Building a PC... end of an era?

The kids' PC was noisy and slow. The Mac mini buzz was very tempting, but after going over Micro Center specials and a linux hardware buying guide with Brennan, we chose to build/upgrade our own, for under $150.
-- Building a PC

I wanted to pass on this experience to my son before Hollywood makes it illegal (due to DCMA++, Trustworthy Computing, ...) or something else destroys the commodity PC hardware market.

When I eventually got the thing working, the boot time is long enough and it's quiet enough that I'm thinking of leaving it on all the time. And it's orders of magnitude faster than the machine it replaces, making me wonder what to do with all this compute power, beside cartoon network games and tuxracer...
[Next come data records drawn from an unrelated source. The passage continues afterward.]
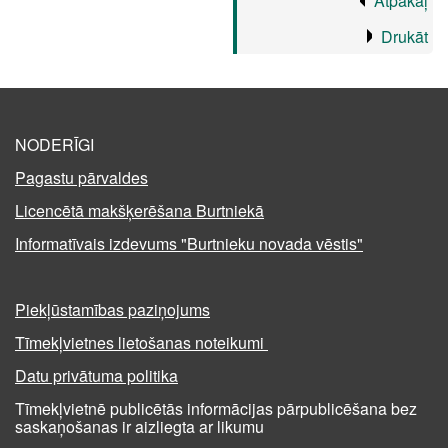
Atpakaļ
Drukāt
NODERĪGI
Pagastu pārvaldes
Licencētā makšķerēšana Burtniekā
Informatīvais izdevums "Burtnieku novada vēstis"
Piekļūstamības paziņojums
Tīmekļvietnes lietošanas noteikumi
Datu privātuma politika
Tīmekļvietnē publicētās informācijas pārpublicēšana bez
saskaņošanas ir aizliegta ar likumu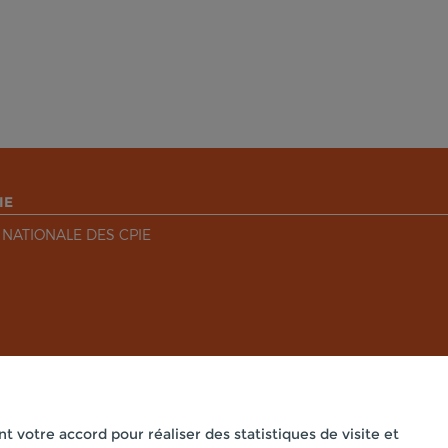
IE
 NATIONALE DES CPIE
nt votre accord pour réaliser des statistiques de visite et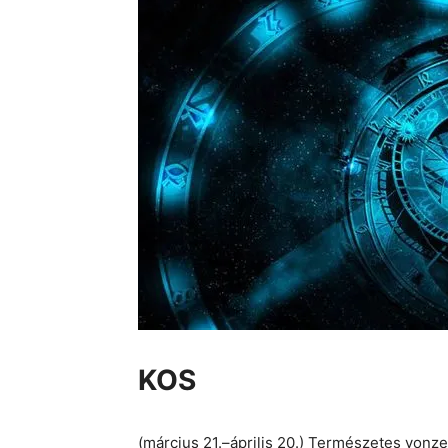
KOS
(március 21.–április 20.) Természetes vonze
Family Finances and Entertainment, Ubuntu, and Debian

I think the machine should make a nice PVR (or at least to convert VHS tapes to digital video); too bad there are no Ubunutu packages for freevo nor mythtv. There are external debian repositories with freevo packages, so I went to install debian on the 2nd disk, using a netinst CD I burned just a few months ago. It tried to get a DHCP lease using the ehternet controller on the motherboard, but the connection to this machine is wireless, thru a Microcenter: D-Link DWL-G520 that I got for $27.99 after rebate. It's listed among the madwifi supported hardware; of course, the madwifi HAL isn't open source; Ubuntu supports it via a restricted-modules package, but the debian installer does not. I considered building a kernel module from source, but I have a bad taste in my mouth maintaining a WinFourLinOnDebian kernel. You see, I still rely on Quicken for family finances; the open source alternatives are missing features that I rely on (budgeting, quick-zoom reports, ...).

I once dispaired that open source would ever produce a competitive web browser, and that day has clearly arrived, so I remain hopeful that open source will conquer the wifi and PVR applications, though the challenges are formidable.

End of year giving

Hmm... which to give to... EFF? SPI? United Way?

Why did eff.org take forever to respond? spi-inc.org is refusing connections. debian donations prolly works.